Text excerpt >>
Shifting the conversation to schools and workshop settings, Scholz-Carlson suggests, “There’s plenty of people teaching workshops. Even if you can’t bring in an intimacy director on a show, you can bring in a workshop, and you can have students understand the principles, and that can be relatively short. [With a workshop] you can start to deliver that message about consent, because I think that’s the paradigm shift that we’re really looking for, the idea that your boundaries are your own. You are allowed to express whatever your boundaries are. There’s always another way to tell the story. If you don’t want to be touched in a particular way, you can always find a different piece of choreography that’ll tell the story. 

Doug Scholz-Carlson with Rocio Mendez, Assistant Intimact Director for Fire Shut Up in My Bones at the Metropolitan Opera.

“The analogy that I often give is, you know, in fight choreography, if I had somebody that had a bad knee, I wouldn’t tell them, ‘You have to jump off this 10-foot platform. I’ve got no other way to tell the story.’ I would say, ‘You know, we’ll figure out a different way to do it because we wouldn’t do that to someone’s physical body.’ I think we’re getting more and more to the point where we’re not going to do that to people’s emotional health either.

Material provided >>
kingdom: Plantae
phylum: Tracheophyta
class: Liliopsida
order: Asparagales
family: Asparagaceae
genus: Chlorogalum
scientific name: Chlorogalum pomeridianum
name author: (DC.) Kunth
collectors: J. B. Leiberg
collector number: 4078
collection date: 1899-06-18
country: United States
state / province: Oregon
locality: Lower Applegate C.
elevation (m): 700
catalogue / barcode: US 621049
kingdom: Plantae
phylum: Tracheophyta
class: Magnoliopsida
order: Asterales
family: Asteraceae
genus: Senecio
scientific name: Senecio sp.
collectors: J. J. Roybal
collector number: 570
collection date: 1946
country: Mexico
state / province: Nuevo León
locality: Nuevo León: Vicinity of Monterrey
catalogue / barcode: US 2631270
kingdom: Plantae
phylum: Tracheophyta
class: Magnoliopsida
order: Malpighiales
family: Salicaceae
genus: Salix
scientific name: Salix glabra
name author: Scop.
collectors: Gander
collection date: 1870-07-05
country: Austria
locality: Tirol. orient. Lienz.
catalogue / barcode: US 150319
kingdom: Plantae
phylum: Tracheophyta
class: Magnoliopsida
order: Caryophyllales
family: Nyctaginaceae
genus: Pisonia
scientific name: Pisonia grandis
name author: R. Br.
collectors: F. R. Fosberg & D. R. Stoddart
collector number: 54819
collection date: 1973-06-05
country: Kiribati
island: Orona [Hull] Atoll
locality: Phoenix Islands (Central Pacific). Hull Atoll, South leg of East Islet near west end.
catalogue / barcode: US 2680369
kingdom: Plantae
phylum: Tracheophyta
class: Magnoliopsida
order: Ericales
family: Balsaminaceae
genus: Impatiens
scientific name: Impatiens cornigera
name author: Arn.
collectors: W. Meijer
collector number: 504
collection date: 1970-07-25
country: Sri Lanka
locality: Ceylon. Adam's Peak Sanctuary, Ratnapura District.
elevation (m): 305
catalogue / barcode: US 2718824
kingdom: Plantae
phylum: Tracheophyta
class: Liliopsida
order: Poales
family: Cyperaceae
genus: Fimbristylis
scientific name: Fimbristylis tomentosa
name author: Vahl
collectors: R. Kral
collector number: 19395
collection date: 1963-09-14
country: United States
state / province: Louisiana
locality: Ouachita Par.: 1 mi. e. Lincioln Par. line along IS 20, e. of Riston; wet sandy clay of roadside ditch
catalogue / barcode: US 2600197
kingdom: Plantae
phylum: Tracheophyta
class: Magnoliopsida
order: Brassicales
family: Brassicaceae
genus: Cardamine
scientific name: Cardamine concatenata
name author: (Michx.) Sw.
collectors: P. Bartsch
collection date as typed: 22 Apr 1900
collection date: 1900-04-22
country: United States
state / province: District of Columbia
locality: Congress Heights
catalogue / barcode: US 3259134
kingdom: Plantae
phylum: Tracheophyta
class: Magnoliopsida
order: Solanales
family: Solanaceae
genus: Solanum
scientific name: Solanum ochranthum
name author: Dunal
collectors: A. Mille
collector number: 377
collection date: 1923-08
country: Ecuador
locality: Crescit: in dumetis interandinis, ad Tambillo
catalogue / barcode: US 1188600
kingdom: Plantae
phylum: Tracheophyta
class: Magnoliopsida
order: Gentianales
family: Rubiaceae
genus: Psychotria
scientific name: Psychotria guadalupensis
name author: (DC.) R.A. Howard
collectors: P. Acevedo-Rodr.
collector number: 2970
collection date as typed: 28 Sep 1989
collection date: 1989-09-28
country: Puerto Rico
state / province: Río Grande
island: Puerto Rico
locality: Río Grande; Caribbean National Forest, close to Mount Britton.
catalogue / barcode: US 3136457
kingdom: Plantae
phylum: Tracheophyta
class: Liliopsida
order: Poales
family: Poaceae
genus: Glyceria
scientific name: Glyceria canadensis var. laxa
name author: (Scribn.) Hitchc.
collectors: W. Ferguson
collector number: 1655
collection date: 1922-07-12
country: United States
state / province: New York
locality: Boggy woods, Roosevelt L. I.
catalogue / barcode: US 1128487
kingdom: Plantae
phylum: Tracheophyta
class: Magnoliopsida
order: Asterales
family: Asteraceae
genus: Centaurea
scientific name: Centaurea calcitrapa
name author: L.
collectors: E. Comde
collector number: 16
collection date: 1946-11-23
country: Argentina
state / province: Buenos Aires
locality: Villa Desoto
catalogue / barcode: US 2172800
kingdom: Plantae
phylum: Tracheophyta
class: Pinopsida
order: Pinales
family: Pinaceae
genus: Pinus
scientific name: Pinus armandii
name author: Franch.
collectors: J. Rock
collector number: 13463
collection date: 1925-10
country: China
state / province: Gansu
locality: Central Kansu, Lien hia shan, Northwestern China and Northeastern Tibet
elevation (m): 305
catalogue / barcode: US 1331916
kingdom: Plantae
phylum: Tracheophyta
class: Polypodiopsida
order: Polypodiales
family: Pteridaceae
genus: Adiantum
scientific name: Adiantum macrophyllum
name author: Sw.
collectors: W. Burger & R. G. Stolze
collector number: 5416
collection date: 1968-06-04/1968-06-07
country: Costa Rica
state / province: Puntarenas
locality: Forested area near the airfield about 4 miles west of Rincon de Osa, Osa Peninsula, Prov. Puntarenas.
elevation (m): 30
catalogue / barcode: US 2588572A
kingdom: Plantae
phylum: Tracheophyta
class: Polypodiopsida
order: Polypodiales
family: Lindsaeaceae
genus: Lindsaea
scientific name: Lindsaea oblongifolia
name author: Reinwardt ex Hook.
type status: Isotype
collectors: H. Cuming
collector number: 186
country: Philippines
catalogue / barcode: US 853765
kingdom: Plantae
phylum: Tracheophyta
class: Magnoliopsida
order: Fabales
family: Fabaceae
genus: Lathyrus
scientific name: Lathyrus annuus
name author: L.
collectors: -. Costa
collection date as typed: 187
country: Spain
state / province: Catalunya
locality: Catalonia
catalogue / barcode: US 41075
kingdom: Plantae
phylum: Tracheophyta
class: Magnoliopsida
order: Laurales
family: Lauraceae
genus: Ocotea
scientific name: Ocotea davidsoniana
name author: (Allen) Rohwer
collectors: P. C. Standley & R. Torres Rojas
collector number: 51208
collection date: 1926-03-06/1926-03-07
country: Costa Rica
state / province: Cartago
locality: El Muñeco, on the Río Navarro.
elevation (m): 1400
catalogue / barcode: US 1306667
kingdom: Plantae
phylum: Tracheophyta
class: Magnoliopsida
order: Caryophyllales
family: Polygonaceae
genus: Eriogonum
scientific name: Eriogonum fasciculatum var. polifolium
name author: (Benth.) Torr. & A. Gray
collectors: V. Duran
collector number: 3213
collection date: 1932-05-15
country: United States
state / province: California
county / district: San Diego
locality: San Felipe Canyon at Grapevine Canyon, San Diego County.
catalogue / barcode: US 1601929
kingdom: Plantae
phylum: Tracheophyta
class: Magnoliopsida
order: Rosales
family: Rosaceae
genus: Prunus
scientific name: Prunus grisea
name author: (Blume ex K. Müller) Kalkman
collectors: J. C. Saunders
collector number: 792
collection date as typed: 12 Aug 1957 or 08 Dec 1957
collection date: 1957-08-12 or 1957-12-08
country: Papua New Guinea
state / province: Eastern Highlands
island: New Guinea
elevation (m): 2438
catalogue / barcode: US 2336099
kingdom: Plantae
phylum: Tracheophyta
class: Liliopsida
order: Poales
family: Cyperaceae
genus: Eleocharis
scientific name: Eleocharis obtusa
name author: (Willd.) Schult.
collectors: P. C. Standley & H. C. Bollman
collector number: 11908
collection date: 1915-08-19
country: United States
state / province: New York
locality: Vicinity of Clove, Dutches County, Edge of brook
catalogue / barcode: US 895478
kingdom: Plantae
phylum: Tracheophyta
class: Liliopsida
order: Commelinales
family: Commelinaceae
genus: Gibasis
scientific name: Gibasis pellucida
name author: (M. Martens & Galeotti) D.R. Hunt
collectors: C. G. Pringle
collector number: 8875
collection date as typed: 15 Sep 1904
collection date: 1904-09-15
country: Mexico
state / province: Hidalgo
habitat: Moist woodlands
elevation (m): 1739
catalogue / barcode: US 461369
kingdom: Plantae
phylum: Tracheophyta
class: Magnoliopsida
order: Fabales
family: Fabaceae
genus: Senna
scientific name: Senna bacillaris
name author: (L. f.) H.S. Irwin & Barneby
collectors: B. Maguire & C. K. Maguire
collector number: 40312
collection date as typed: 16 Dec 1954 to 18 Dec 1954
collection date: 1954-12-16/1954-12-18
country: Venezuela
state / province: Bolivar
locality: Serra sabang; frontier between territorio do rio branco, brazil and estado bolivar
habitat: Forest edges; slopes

Work instructions >>
1 > Shorten the paragraph beginning "Shifting the conversation to schools" in the excerpt on intimacy direction, or turn it into a list, keeping its main facts.
2 > Resume the excerpt on intimacy direction in theater, picking up right after its final sentence.

Expected results >>
1 >
- Many people teach workshops, so schools without an intimacy director for a show can still bring in a relatively short workshop.
- A workshop lets students learn the principles and starts to deliver the message about consent.
- According to Scholz-Carlson, the desired paradigm shift is that your boundaries are your own and you may express whatever they are.
- There is always another way to tell the story. Someone who doesn't want to be touched in a particular way can use different choreography.

2 >
“Twenty-five years ago when I was first doing fight choreography in the opera world, fight choreography was a little bit new for the opera world. And then we very quickly came to the conclusion that we wanted to protect people’s physical bodies, and now it’s pretty ubiquitous: if there’s going be a fight moment, you’ve got a fight choreographer in there. And my suspicion is the same thing will happen with intimacy direction.”

Peter Thoresen

Dr. Peter Thoresen is an award-winning voice teacher, countertenor, and music director. His students appear regularly on Broadway (Almost Famous, Beetlejuice, Dear Evan Hansen, Jagged Little Pill, HamiltonHow to Dance in Ohio, Once Upon a One More Time, Moulin Rouge! and more), in national tours, and on TV and film. He works internationally as a voice teacher, conductor, and music director in the Middle East and Southeast Asia with the Association of American Voices. He is an adjunct assistant voice professor at Pace University and maintains a thriving private studio in New York City; he also serves as music director with Broadway Star Project. Thoresen has served on the voice faculties of Interlochen Summer Arts Camp, Musical Theater College Auditions (MTCA), and Broadway Kids Auditions (BKA) and holds a DM in voice from the IU Jacobs School of Music where he served as a visiting faculty member. Thoresen is a features writer for Classical Singer Magazine, for which he also pens the popular column “Crossover Corner.” He also teaches a popular online vocal pedagogy course for new voice teachers and performs throughout the U.S. and abroad. To learn more, visit peterthoresen.com and @peter.thoresen (Insta).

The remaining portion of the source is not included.